» **GOAL OF THE EXERCISE**
Every line in the records below with the string "chung" is to be copied out.

» **Collected data**
.....
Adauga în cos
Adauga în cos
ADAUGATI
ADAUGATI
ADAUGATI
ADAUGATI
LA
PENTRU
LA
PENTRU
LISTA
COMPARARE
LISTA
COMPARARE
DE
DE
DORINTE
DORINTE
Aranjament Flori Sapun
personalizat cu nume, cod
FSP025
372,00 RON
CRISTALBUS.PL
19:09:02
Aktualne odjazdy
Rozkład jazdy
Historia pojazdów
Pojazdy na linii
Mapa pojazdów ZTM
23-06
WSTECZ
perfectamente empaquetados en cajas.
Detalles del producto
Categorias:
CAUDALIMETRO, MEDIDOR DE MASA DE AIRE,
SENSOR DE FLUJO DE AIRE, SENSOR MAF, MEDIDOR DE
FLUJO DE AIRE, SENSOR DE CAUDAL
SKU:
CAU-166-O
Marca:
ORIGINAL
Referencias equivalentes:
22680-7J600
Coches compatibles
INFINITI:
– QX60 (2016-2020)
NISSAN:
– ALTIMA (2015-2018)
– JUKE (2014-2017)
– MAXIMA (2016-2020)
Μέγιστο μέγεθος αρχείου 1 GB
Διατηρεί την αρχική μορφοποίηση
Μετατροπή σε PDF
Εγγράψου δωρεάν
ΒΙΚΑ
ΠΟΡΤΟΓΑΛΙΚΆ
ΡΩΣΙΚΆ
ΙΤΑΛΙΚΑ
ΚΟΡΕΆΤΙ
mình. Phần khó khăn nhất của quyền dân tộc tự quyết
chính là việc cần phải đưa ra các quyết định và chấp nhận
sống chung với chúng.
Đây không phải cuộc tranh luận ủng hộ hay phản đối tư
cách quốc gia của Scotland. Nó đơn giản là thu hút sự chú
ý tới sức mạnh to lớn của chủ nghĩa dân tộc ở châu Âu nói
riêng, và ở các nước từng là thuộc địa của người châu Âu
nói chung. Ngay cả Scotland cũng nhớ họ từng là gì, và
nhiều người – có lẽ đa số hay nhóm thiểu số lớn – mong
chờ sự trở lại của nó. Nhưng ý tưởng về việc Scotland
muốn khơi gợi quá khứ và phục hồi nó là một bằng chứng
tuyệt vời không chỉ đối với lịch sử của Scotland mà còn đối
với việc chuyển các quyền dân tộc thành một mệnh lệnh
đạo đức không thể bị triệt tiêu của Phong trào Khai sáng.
.....
» **COMPLETED EXERCISE**
sống chung với chúng.
nói chung. Ngay cả Scotland cũng nhớ họ từng là gì, và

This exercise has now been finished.